As had been widely predicted, however, President Vella eventually availed of the pretext of a trip overseas (to Birmingham, where he visited cancer patients in hospital) in order to avoid personally signing the bill himself. This paved the way for his temporary replacement – who was rumoured to have been selected for this very purpose – to perform the constitutional duties of the Presidency, in the President’s stead. 

But while it may have taken a Presidential ‘holiday’ to overcome this temporary hurdle; there is no such thing as ‘taking a holiday from one’s obligations at law’. And the President of the Republic is certainly no exception to that rule. 

So even if the dilemma concerning this particular law appears to have now been resolved – albeit rather unsatisfactorily – the Presidential shenanigans we witnessed over the past seven weeks have only exposed a number of other unresolved issues: the most pressing of which concern the nature and role of the Presidency itself. 

ADPD chairman Carmel Cacopardo – who also called on Parliament to impeach President Vella, for defying the Constitution – put the matter succinctly enough: “Article 72 of the Constitution provides that ‘When a bill is presented to the President for assent, he shall without delay signify that he assents.’ The bill has been on the President’s desk for many days and he has not given his Presidential assent. He should signify that he assents without delay. There are no ifs and buts.” 

Effectively, this suggests that President Vella broke the law, by withholding his assent for so long. But while there would be little point in insisting on Parliamentary sanctions against Vella, at this late stage, the President’s actions are nonetheless representative of a much wider malaise, which has cropped up several times in the past; and which can only be expected to keep happening, time and time again. 

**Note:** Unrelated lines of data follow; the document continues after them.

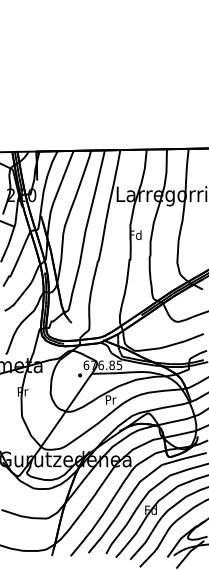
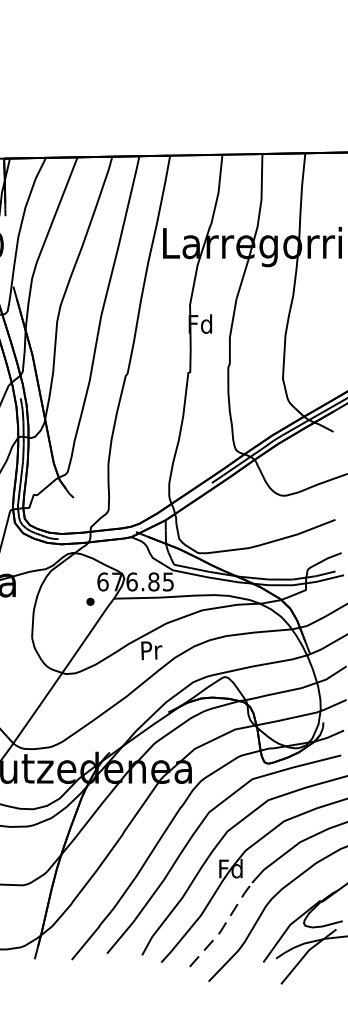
line: (147, 539) -> (223, 926), solid -> dashed

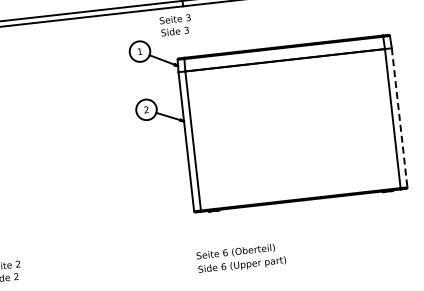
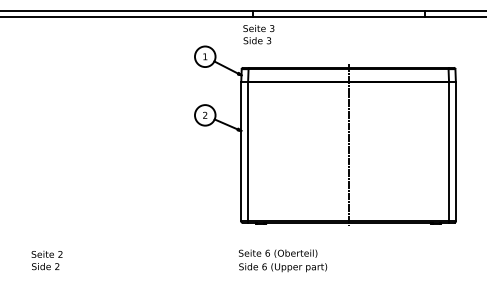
text: (175, 25) -> (258, 34), moved
line: (399, 117) -> (455, 151), dashed -> solid
line: (292, 123) -> (348, 145), added
text: (241, 258) -> (283, 260), moved

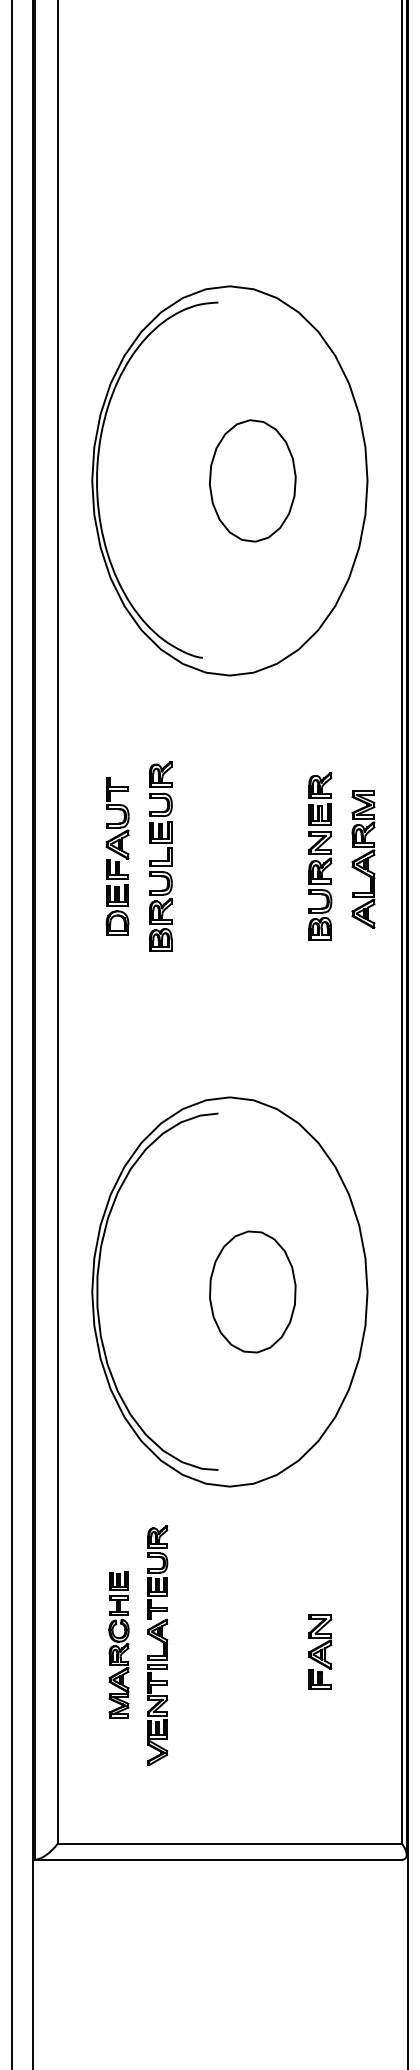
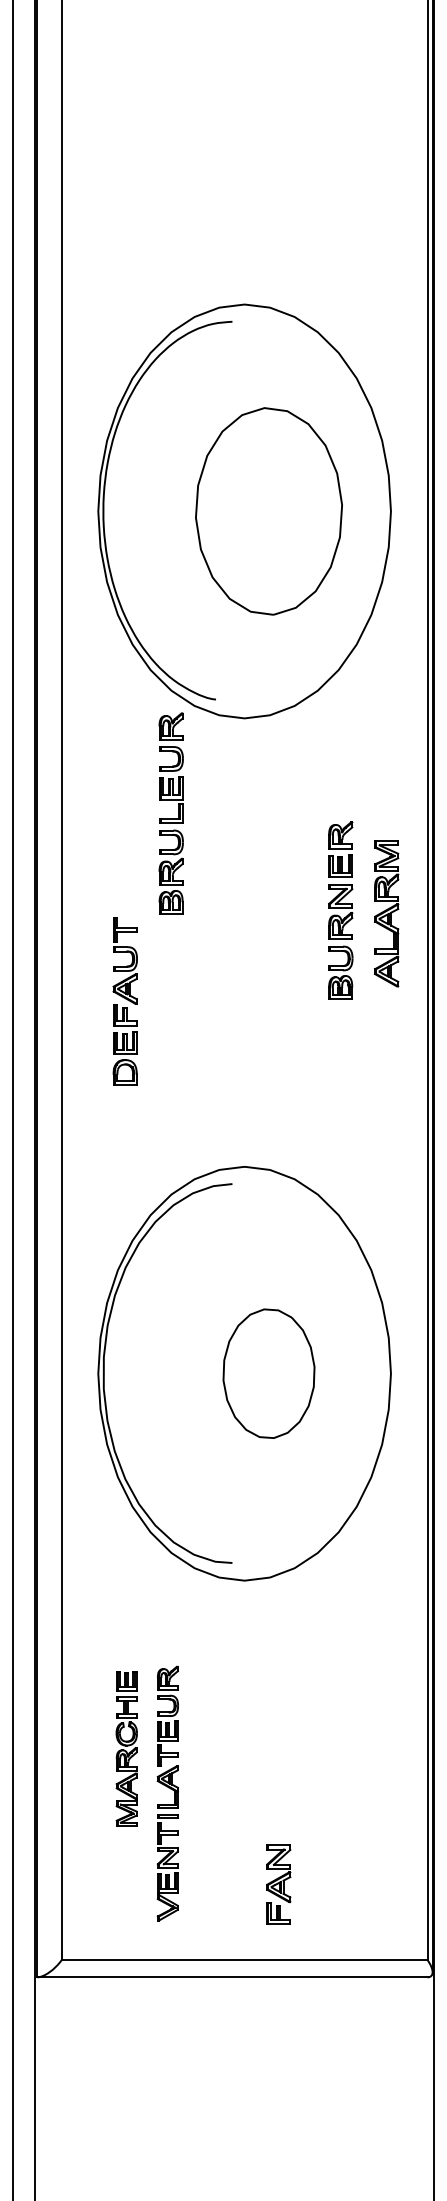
part: (252, 480) -> (268, 511), size x1.6
part: (116, 856) -> (124, 1001), moved
part: (160, 856) -> (170, 813), moved
part: (157, 1645) -> (167, 1793), moved
part: (320, 1652) -> (278, 1884), moved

George Vella is certainly not the first President of the Republic to have clearly ‘misunderstood’ the Constitutional nature of the Presidency, within our political/legal framework. Former President Eddie Fenech Adami had likewise objected to IVF on moral grounds (though it never came to a stage where he refused to actively sign such a bill passed by Parliament). 

This illustrates the danger of such Presidential shenanigans: whether or not they are technically ‘in breach of the law’, they also serve to apply undue political pressure on incumbent governments. 

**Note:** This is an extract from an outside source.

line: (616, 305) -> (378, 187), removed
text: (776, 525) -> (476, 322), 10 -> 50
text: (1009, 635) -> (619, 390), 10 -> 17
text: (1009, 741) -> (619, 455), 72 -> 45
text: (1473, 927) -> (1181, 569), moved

In fact, George Vella’s resistance to the IVF bill can be seen to have placed Robert Abela’s government in an awkward position (this was, no doubt, the whole purpose to begin with). Likewise, Fenech Adami’s remonstrations about IVF back in 2005 had clearly hamstrung Lawrence Gonzi’s government, in much the same way. 

What this suggests is that both those Presidents – and one could include others in the list – tried, in one way or another, to ‘place limits’ on what Parliament can, or cannot, pass laws about. 

In the absence of any Constitutional proviso that enables Maltese Presidents to do such a thing, this clearly amounts to an abuse of the office of the Presidency itself. 

And given that Parliament is now expected to discuss other laws that are potentially ‘controversial’, from a moral standpoint – including Health Minister Chris Fearne’s review of legislation to ensure medical professionals are not stopped from saving lives in the case of pregnancies that must be terminated ‘where the mother’s health is at risk’ – any repetition of such Presidential behaviour can only be described as ‘holding the government to ransom’. 

Yet Maltese governments are answerable to the electorate; while the President is answerable only to the Constitution. And clearly, it is a distinction that few of our Presidents have ever really understood.